Unlike other countries, few cross-network agreements to facilitate interoperability exist in the UK. The UK Government provides significant amounts of funding for charge points through a central fund and to local authorities through the On-street Residential Charge Point Scheme.
By making central and local government funding for charge points conditional on the basis of providing interoperability, this would act as a catalyst for an increase in cross-network agreements and interoperability between charging networks, says the report.
This would benefit charge point users by increasing the number of charge points that they could access using a single charging network subscription.
The Bright Blue EV report also calls for petrol stations in the UK above a certain size should be required to have at least three rapid charge points by 2023, which would be financed in-part by petroleum companies.
Setting a date of 2023 would provide petrol stations with ample time to lay the necessary cabling and complete the installation of a rapid charge point, it says.

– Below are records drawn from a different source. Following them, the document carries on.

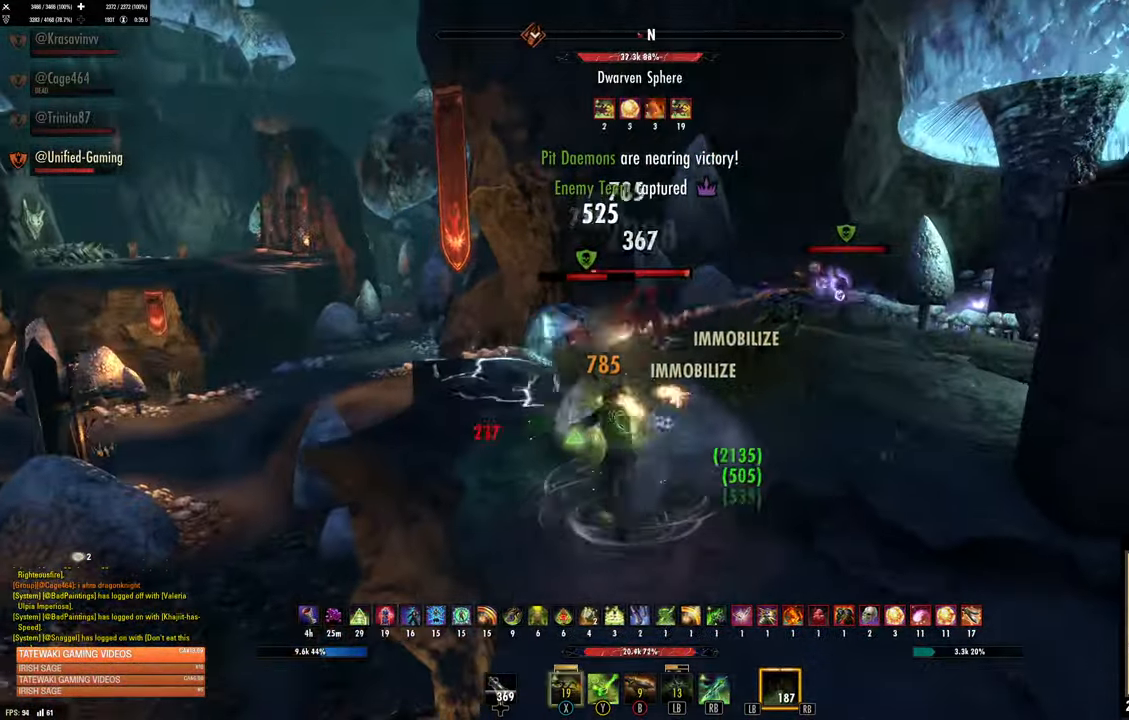
{"dt_ms": 500, "buttons": [], "left_stick": "down-right", "right_stick": "center", "events": [[16, "X", "up"], [116, "left_stick", "left"], [216, "L2", "down"], [250, "right_stick", "right"], [316, "L2", "up"], [316, "left_stick", "down-right"], [350, "right_stick", "center"]]}
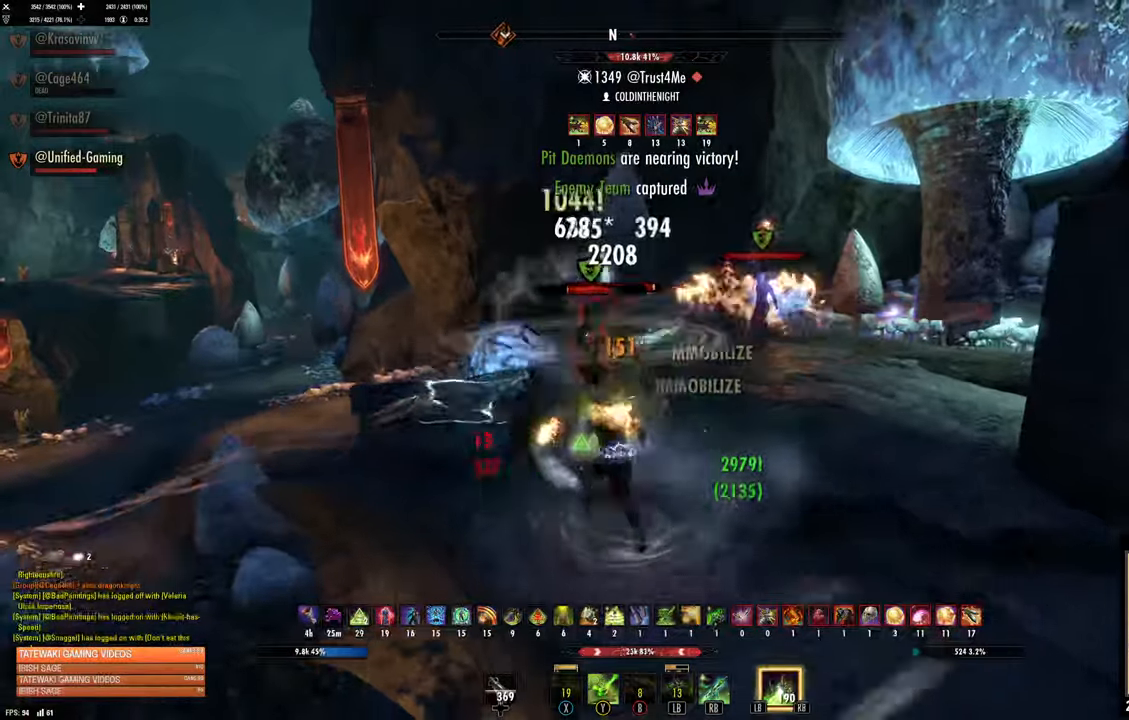
{"dt_ms": 500, "buttons": [], "left_stick": "up-left", "right_stick": "center", "events": [[17, "right_stick", "right"], [67, "right_stick", "center"], [83, "R2", "down"], [117, "left_stick", "down"], [167, "R2", "up"], [250, "R2", "down"], [250, "right_stick", "up-right"], [317, "right_stick", "center"], [367, "R2", "up"], [383, "X", "down"], [383, "left_stick", "up-left"], [467, "X", "up"]]}
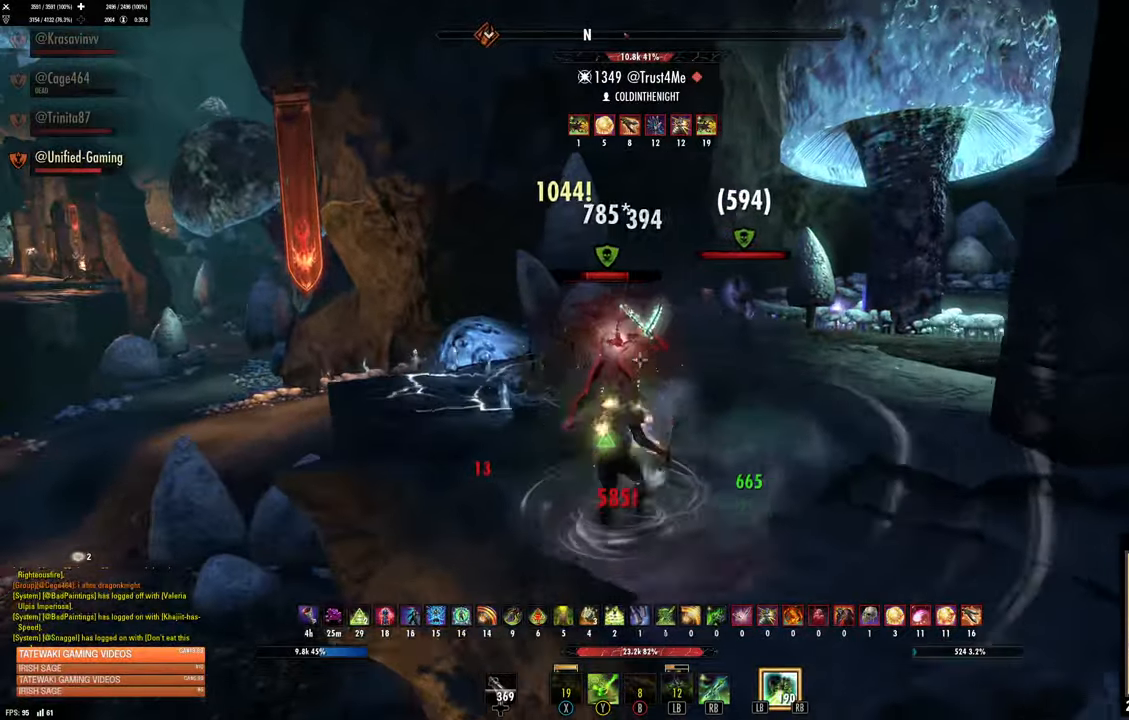
{"dt_ms": 500, "buttons": ["R2"], "left_stick": "down-left", "right_stick": "center", "events": [[67, "X", "down"], [100, "X", "up"], [100, "left_stick", "right"], [217, "L2", "down"], [233, "left_stick", "down-left"], [433, "L2", "up"], [500, "R2", "down"]]}
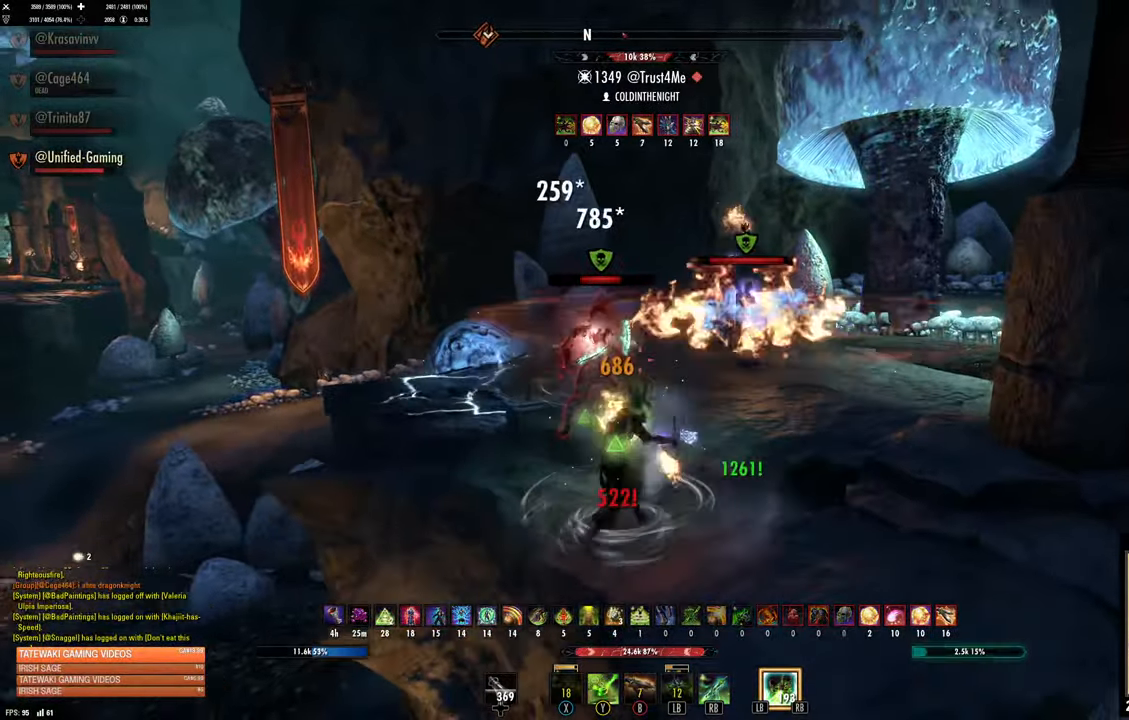
{"dt_ms": 500, "buttons": ["Y"], "left_stick": "down-left", "right_stick": "center", "events": [[83, "R2", "up"], [117, "right_stick", "right"], [167, "R2", "down"], [167, "left_stick", "up"], [250, "right_stick", "center"], [267, "R2", "up"], [283, "Y", "down"], [300, "left_stick", "right"], [383, "Y", "up"], [400, "left_stick", "down-left"], [433, "Y", "down"]]}
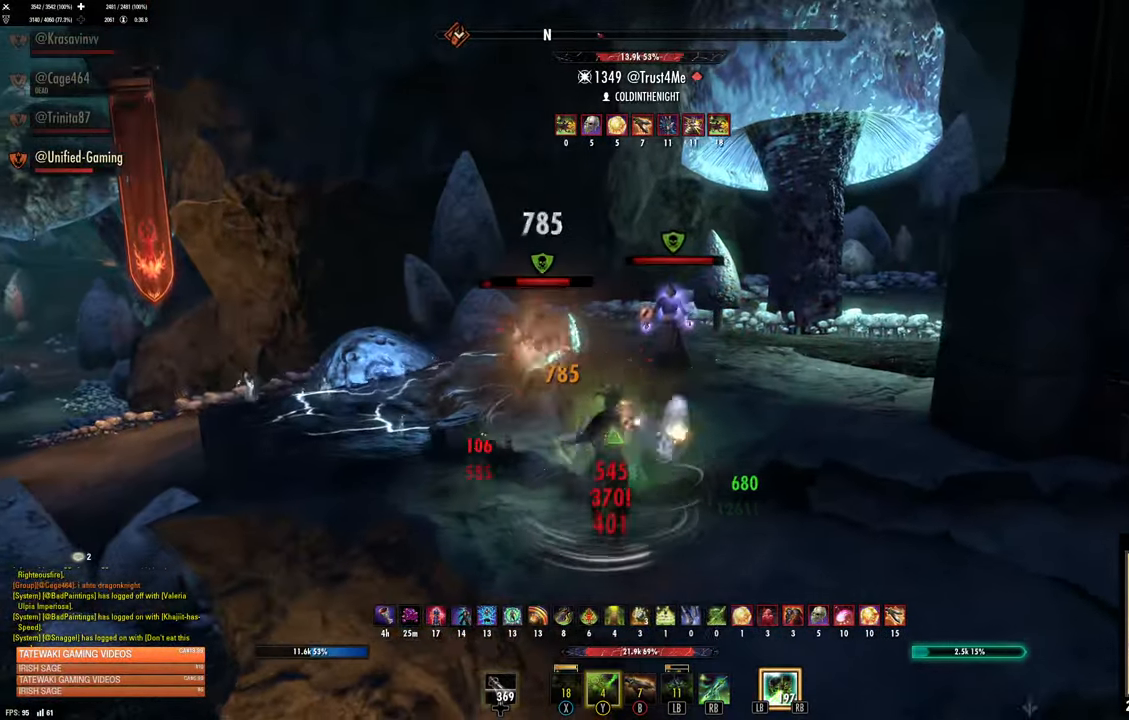
{"dt_ms": 500, "buttons": [], "left_stick": "center", "right_stick": "up-right", "events": [[17, "Y", "up"], [150, "left_stick", "up-left"], [150, "right_stick", "up-right"], [383, "left_stick", "center"]]}
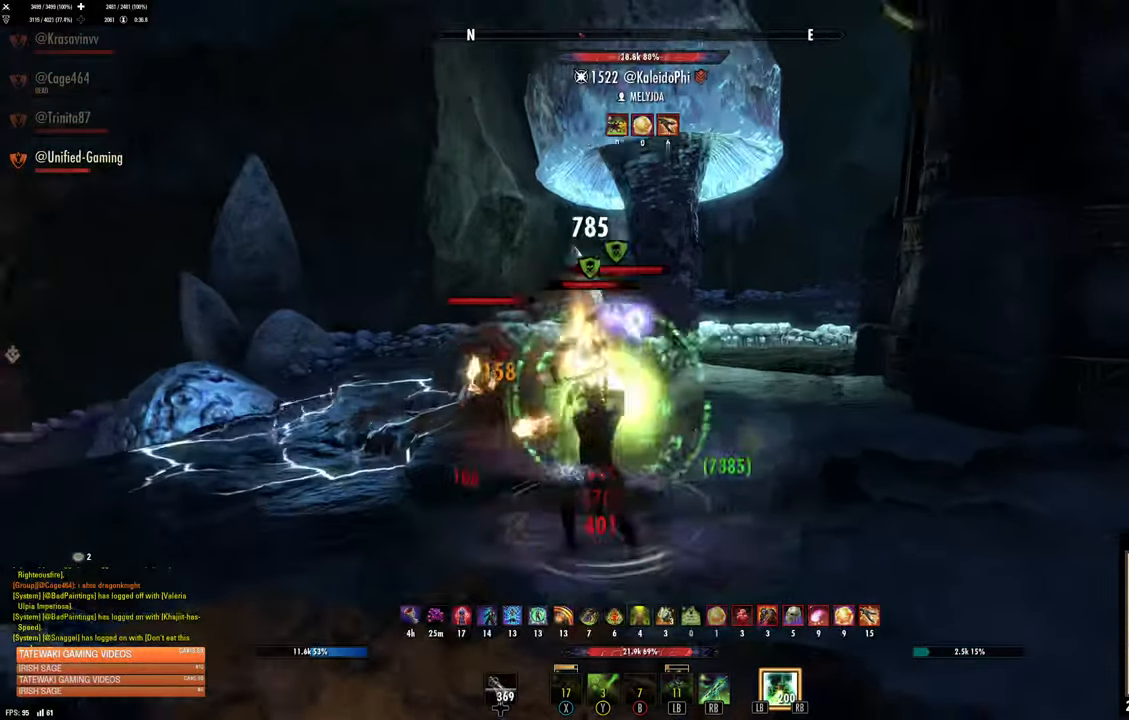
{"dt_ms": 500, "buttons": [], "left_stick": "center", "right_stick": "center", "events": [[133, "right_stick", "center"]]}
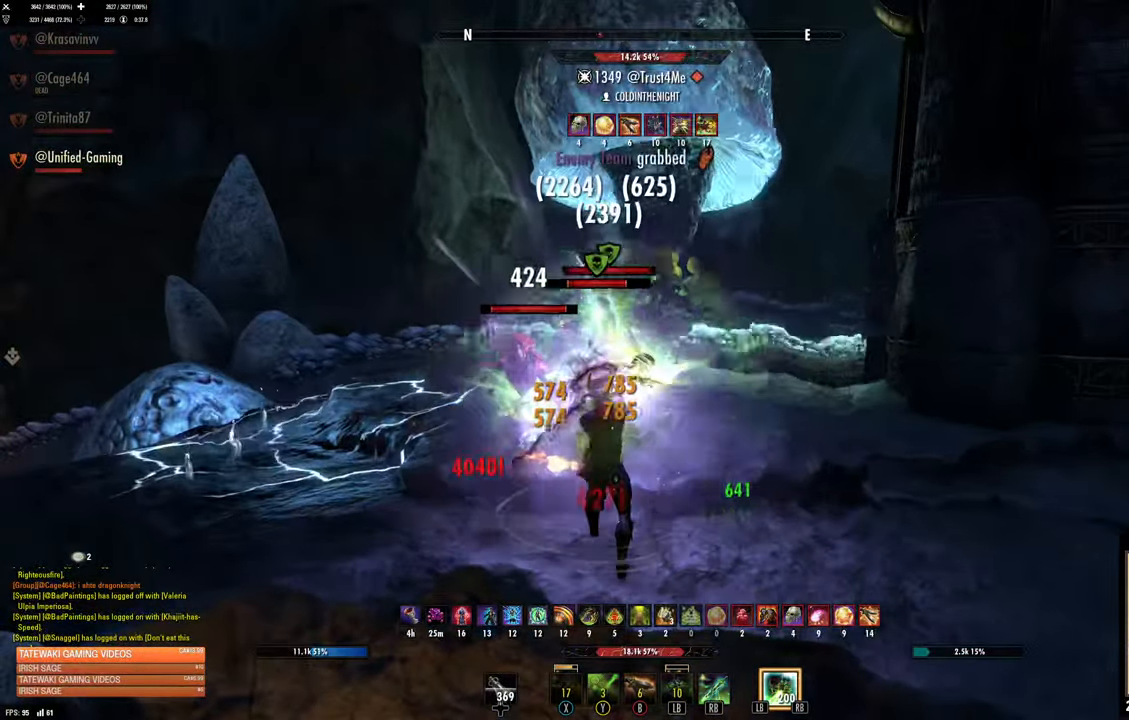
{"dt_ms": 500, "buttons": [], "left_stick": "center", "right_stick": "center", "events": []}
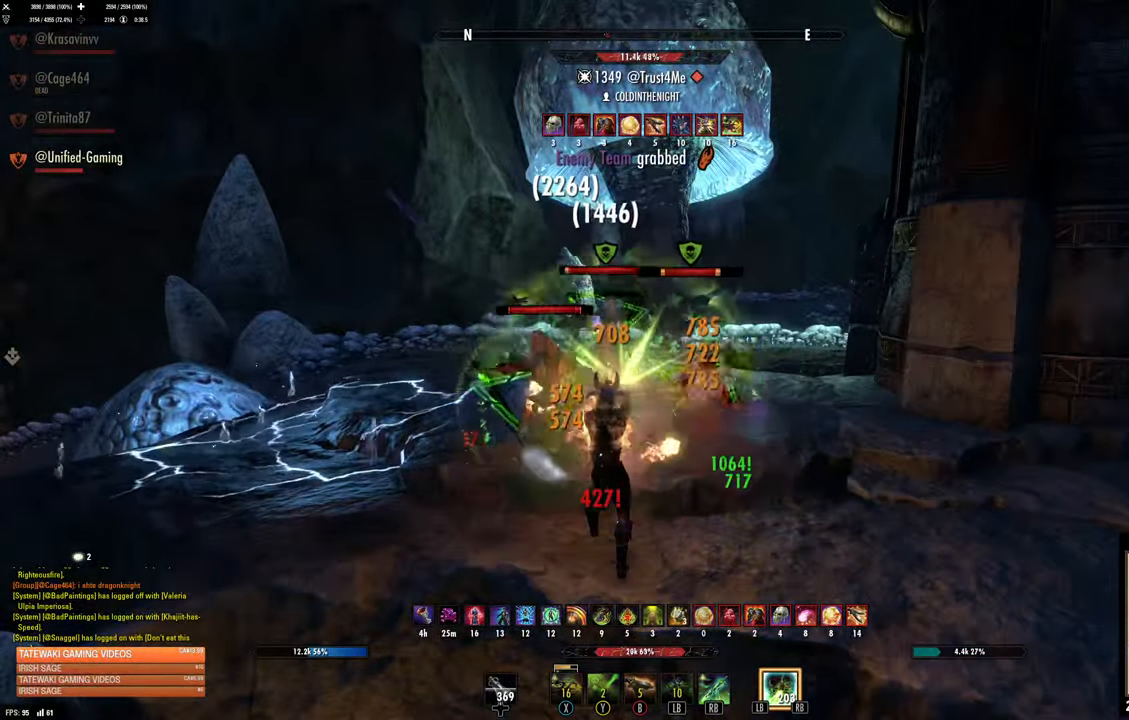
{"dt_ms": 500, "buttons": ["L2"], "left_stick": "up", "right_stick": "left", "events": [[200, "A", "down"], [217, "left_stick", "up"], [283, "A", "up"], [417, "right_stick", "left"], [467, "L2", "down"]]}
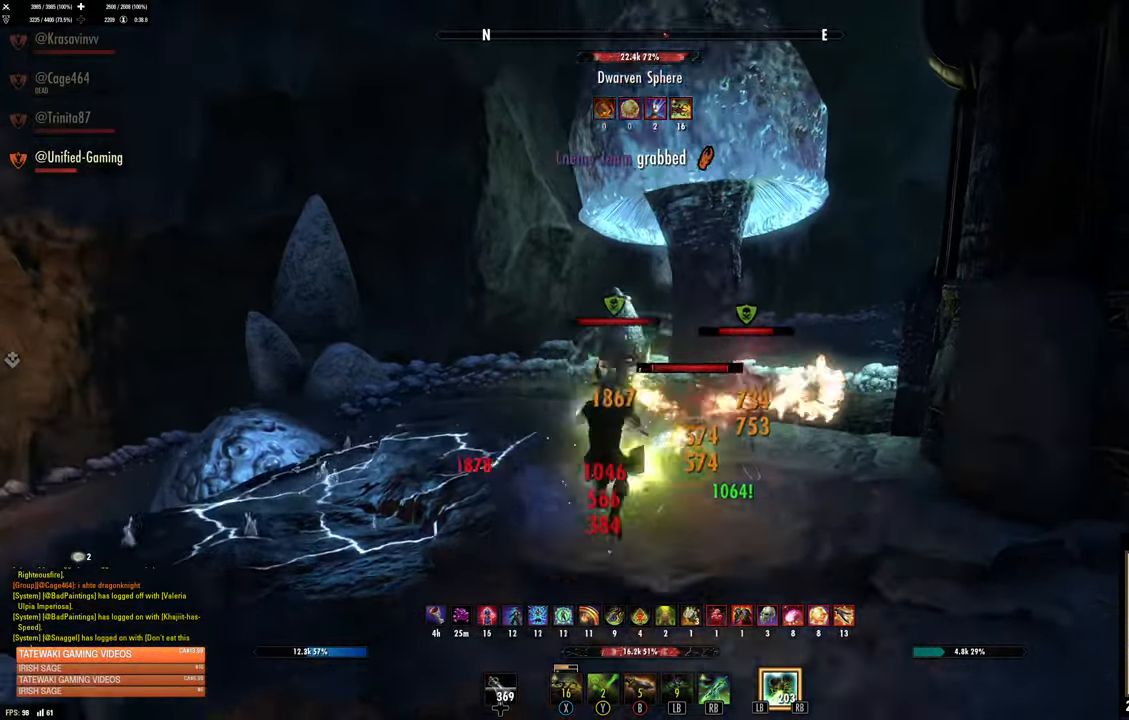
{"dt_ms": 500, "buttons": ["L2"], "left_stick": "up", "right_stick": "center", "events": [[17, "R2", "down"], [17, "right_stick", "center"], [83, "L2", "up"], [83, "R2", "up"], [183, "L1", "down"], [183, "R1", "down"], [250, "R1", "up"], [300, "L1", "up"], [400, "L2", "down"]]}
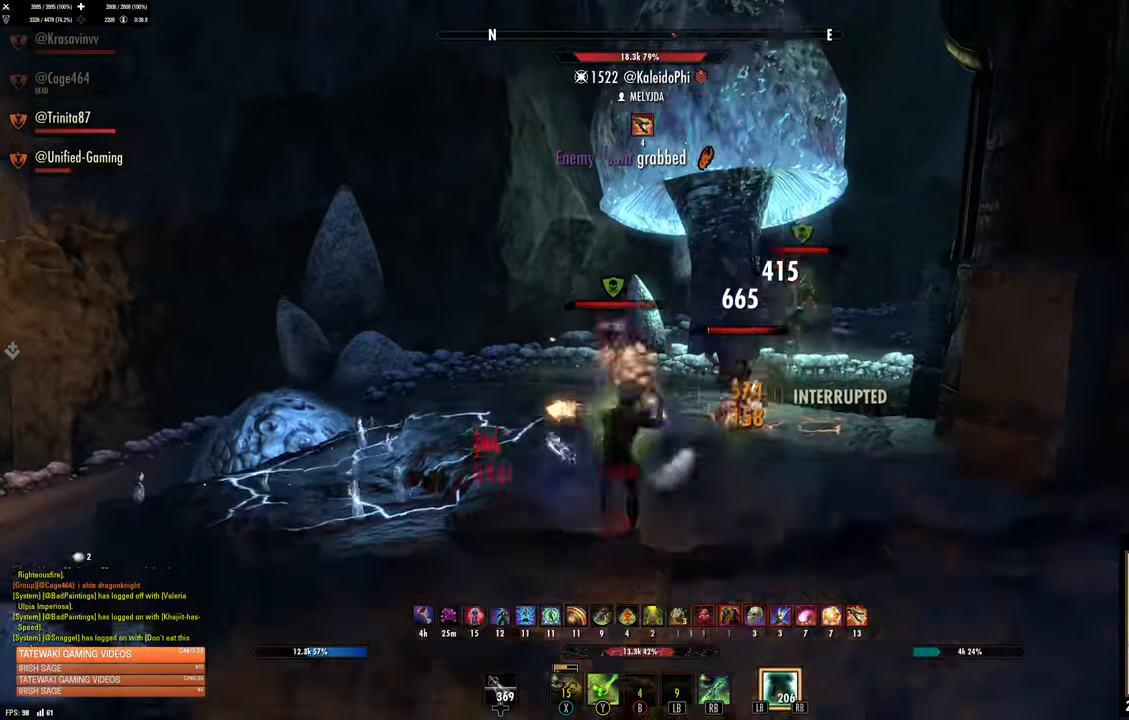
{"dt_ms": 500, "buttons": ["L2"], "left_stick": "up", "right_stick": "center", "events": [[33, "A", "down"], [117, "A", "up"]]}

By having at least three rapid charge points at every petrol station above a certain size, it says drivers can have security in knowing that they will be able to recharge their EV almost wherever they can locate a petrol station, and wherever they may have previously refuelled their ICE vehicle.
Hall said: “Recent polling shows that 44% of drivers thought that a lack of local charge points held them back from purchasing an EV – the second largest barrier to EV uptake after their high upfront price.
“For those who live in homes with no off-street parking, a lack of nearby charging infrastructure is a significant barrier to EV ownership.
“Off-street parking provides EV owners with the opportunity to install their own EV chargers on their premises, such as in a garage, driveway, or private parking bay.
“Being able to charge an EV at or near a driver’s home is important for prospective EV owners, given that this is how the vast majority of EV charging takes place.”
In terms of the Plug-in Car Grant, the report calls for it to be front-loaded so its value is increased from £3,000 to £5,000 from April 2021 in order to support near-term demand, before being gradually decreased at regular intervals until it is phased out altogether in October 2023.
In practice, this sets a clear 30-month trajectory for the complete phase out of the Plug-in Car Grant, it says, encouraging households and businesses to purchase new EVs as soon as possible, as delay only continuously reduces the amount of Government subsidy available to them.
By front-loading the value of the Plug-in Car Grant and gradually decreasing it over 30 months, it would also prevent a demand cliff-edge where the grant suddenly ends, currently set for 2023.
Furthermore, to make EV ownership more accessible for less well-off households, a Used Vehicle Plug-in Car Grant should be established, providing a grant of at least £2,000 for the purchase of a used EV from the second-hand market.
To be eligible for the Used Vehicle Plug-in Car Grant, vehicles must have CO2 emissions of less than 50 grams per kilometre and a minimum zero emission driving range of 112 kilometres (70 miles), matching the eligibility criteria of the existing Plug-in Car Grant for new EVs.
In addition, vehicles must not cost more than £30,000 to prevent high-end luxury vehicles being subsidised, it says. To be eligible for the Used Vehicle Plug-in Car Grant, vehicles could also be purchased from a dealership to prevent subsidy fraud via private sales.
In order to target the grant towards those whom it aims to support, only households or individuals which are considered low-income could be eligible for the grant, says the report.
The Used Vehicle Plug-in Car Grant should be permanent for the foreseeable future, it adds, lasting beyond the proposed trajectory for the existing Plug-in Car Grant for new EVs, but the value of it should be reviewed regularly to assess its efficacy and necessity.